> **Prompt**
Below is a listing; return it in full, exactly as it appears.

> **Exercise materials**
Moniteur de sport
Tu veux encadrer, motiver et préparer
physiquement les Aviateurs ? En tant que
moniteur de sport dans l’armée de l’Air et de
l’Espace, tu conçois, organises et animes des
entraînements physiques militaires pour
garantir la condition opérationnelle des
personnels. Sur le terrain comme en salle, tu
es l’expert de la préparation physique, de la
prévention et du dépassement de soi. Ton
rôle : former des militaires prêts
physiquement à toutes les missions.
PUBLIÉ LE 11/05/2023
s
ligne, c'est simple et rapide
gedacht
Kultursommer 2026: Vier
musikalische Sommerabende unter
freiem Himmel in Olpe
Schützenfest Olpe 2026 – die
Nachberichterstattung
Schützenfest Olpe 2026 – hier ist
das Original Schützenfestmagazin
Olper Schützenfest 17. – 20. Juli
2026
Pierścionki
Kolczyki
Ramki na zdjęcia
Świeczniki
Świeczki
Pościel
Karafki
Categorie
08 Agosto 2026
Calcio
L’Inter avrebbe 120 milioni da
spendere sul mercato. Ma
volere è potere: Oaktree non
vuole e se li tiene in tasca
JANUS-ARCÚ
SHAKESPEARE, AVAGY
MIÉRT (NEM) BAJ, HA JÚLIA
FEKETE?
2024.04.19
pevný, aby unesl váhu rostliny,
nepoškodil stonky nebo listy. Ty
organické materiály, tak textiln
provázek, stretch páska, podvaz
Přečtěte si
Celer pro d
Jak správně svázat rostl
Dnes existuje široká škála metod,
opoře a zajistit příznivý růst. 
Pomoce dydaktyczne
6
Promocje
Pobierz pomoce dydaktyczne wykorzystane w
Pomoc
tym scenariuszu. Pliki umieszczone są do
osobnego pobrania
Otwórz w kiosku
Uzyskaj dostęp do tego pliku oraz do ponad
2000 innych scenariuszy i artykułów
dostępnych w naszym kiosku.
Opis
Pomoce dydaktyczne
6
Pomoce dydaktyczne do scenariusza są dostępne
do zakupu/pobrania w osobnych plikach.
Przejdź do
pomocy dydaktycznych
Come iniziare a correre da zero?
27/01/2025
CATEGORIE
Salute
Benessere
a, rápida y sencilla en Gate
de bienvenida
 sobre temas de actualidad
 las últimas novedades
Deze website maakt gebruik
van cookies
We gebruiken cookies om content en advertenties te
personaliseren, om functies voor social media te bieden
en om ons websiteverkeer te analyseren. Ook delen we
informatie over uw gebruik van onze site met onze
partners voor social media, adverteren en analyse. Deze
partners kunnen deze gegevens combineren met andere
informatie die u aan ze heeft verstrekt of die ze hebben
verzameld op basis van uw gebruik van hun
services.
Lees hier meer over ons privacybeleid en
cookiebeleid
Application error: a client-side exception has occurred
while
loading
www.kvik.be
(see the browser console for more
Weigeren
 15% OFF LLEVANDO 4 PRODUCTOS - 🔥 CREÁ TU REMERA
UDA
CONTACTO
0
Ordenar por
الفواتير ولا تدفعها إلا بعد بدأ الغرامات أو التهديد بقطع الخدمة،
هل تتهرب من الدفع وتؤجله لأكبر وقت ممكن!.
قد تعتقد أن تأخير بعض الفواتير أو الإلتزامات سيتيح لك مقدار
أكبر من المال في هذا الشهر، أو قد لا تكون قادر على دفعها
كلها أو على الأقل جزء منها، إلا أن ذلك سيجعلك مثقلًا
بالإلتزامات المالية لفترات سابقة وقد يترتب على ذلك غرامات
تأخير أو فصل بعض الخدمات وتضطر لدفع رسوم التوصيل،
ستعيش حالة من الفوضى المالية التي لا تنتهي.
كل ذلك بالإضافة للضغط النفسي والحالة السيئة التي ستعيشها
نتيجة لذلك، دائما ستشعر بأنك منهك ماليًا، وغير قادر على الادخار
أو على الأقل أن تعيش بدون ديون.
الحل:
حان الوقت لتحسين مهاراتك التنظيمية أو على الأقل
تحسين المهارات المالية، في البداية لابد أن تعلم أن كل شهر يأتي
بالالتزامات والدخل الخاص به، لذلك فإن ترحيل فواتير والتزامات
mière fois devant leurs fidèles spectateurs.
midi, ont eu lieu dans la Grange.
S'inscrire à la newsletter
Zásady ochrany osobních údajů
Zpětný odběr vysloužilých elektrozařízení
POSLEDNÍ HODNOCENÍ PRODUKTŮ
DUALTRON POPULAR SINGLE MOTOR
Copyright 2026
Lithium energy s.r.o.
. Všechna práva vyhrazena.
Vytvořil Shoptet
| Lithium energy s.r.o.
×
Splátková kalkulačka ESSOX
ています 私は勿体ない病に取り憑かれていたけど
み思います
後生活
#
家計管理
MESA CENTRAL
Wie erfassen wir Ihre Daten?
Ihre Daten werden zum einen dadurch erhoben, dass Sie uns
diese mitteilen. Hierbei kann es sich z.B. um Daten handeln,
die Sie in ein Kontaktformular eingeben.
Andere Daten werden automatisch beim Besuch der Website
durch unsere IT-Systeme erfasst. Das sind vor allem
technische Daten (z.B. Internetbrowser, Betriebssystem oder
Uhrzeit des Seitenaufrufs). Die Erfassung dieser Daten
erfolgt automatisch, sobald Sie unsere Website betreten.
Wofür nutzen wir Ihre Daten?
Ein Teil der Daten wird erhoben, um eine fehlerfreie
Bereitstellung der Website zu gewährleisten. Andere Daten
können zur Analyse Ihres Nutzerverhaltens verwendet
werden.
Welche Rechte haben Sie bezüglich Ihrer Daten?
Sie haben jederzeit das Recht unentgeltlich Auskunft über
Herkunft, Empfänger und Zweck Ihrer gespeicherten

> **Solution for this problem**
Moniteur de sport
Tu veux encadrer, motiver et préparer
physiquement les Aviateurs ? En tant que
moniteur de sport dans l’armée de l’Air et de
l’Espace, tu conçois, organises et animes des
entraînements physiques militaires pour
garantir la condition opérationnelle des
personnels. Sur le terrain comme en salle, tu
es l’expert de la préparation physique, de la
prévention et du dépassement de soi. Ton
rôle : former des militaires prêts
physiquement à toutes les missions.
PUBLIÉ LE 11/05/2023
s
ligne, c'est simple et rapide
gedacht
Kultursommer 2026: Vier
musikalische Sommerabende unter
freiem Himmel in Olpe
Schützenfest Olpe 2026 – die
Nachberichterstattung
Schützenfest Olpe 2026 – hier ist
das Original Schützenfestmagazin
Olper Schützenfest 17. – 20. Juli
2026
Pierścionki
Kolczyki
Ramki na zdjęcia
Świeczniki
Świeczki
Pościel
Karafki
Categorie
08 Agosto 2026
Calcio
L’Inter avrebbe 120 milioni da
spendere sul mercato. Ma
volere è potere: Oaktree non
vuole e se li tiene in tasca
JANUS-ARCÚ
SHAKESPEARE, AVAGY
MIÉRT (NEM) BAJ, HA JÚLIA
FEKETE?
2024.04.19
pevný, aby unesl váhu rostliny,
nepoškodil stonky nebo listy. Ty
organické materiály, tak textiln
provázek, stretch páska, podvaz
Přečtěte si
Celer pro d
Jak správně svázat rostl
Dnes existuje široká škála metod,
opoře a zajistit příznivý růst. 
Pomoce dydaktyczne
6
Promocje
Pobierz pomoce dydaktyczne wykorzystane w
Pomoc
tym scenariuszu. Pliki umieszczone są do
osobnego pobrania
Otwórz w kiosku
Uzyskaj dostęp do tego pliku oraz do ponad
2000 innych scenariuszy i artykułów
dostępnych w naszym kiosku.
Opis
Pomoce dydaktyczne
6
Pomoce dydaktyczne do scenariusza są dostępne
do zakupu/pobrania w osobnych plikach.
Przejdź do
pomocy dydaktycznych
Come iniziare a correre da zero?
27/01/2025
CATEGORIE
Salute
Benessere
a, rápida y sencilla en Gate
de bienvenida
 sobre temas de actualidad
 las últimas novedades
Deze website maakt gebruik
van cookies
We gebruiken cookies om content en advertenties te
personaliseren, om functies voor social media te bieden
en om ons websiteverkeer te analyseren. Ook delen we
informatie over uw gebruik van onze site met onze
partners voor social media, adverteren en analyse. Deze
partners kunnen deze gegevens combineren met andere
informatie die u aan ze heeft verstrekt of die ze hebben
verzameld op basis van uw gebruik van hun
services.
Lees hier meer over ons privacybeleid en
cookiebeleid
Application error: a client-side exception has occurred
while
loading
www.kvik.be
(see the browser console for more
Weigeren
 15% OFF LLEVANDO 4 PRODUCTOS - 🔥 CREÁ TU REMERA
UDA
CONTACTO
0
Ordenar por
الفواتير ولا تدفعها إلا بعد بدأ الغرامات أو التهديد بقطع الخدمة،
هل تتهرب من الدفع وتؤجله لأكبر وقت ممكن!.
قد تعتقد أن تأخير بعض الفواتير أو الإلتزامات سيتيح لك مقدار
أكبر من المال في هذا الشهر، أو قد لا تكون قادر على دفعها
كلها أو على الأقل جزء منها، إلا أن ذلك سيجعلك مثقلًا
بالإلتزامات المالية لفترات سابقة وقد يترتب على ذلك غرامات
تأخير أو فصل بعض الخدمات وتضطر لدفع رسوم التوصيل،
ستعيش حالة من الفوضى المالية التي لا تنتهي.
كل ذلك بالإضافة للضغط النفسي والحالة السيئة التي ستعيشها
نتيجة لذلك، دائما ستشعر بأنك منهك ماليًا، وغير قادر على الادخار
أو على الأقل أن تعيش بدون ديون.
الحل:
حان الوقت لتحسين مهاراتك التنظيمية أو على الأقل
تحسين المهارات المالية، في البداية لابد أن تعلم أن كل شهر يأتي
بالالتزامات والدخل الخاص به، لذلك فإن ترحيل فواتير والتزامات
mière fois devant leurs fidèles spectateurs.
midi, ont eu lieu dans la Grange.
S'inscrire à la newsletter
Zásady ochrany osobních údajů
Zpětný odběr vysloužilých elektrozařízení
POSLEDNÍ HODNOCENÍ PRODUKTŮ
DUALTRON POPULAR SINGLE MOTOR
Copyright 2026
Lithium energy s.r.o.
. Všechna práva vyhrazena.
Vytvořil Shoptet
| Lithium energy s.r.o.
×
Splátková kalkulačka ESSOX
ています 私は勿体ない病に取り憑かれていたけど
み思います
後生活
#
家計管理
MESA CENTRAL
Wie erfassen wir Ihre Daten?
Ihre Daten werden zum einen dadurch erhoben, dass Sie uns
diese mitteilen. Hierbei kann es sich z.B. um Daten handeln,
die Sie in ein Kontaktformular eingeben.
Andere Daten werden automatisch beim Besuch der Website
durch unsere IT-Systeme erfasst. Das sind vor allem
technische Daten (z.B. Internetbrowser, Betriebssystem oder
Uhrzeit des Seitenaufrufs). Die Erfassung dieser Daten
erfolgt automatisch, sobald Sie unsere Website betreten.
Wofür nutzen wir Ihre Daten?
Ein Teil der Daten wird erhoben, um eine fehlerfreie
Bereitstellung der Website zu gewährleisten. Andere Daten
können zur Analyse Ihres Nutzerverhaltens verwendet
werden.
Welche Rechte haben Sie bezüglich Ihrer Daten?
Sie haben jederzeit das Recht unentgeltlich Auskunft über
Herkunft, Empfänger und Zweck Ihrer gespeicherten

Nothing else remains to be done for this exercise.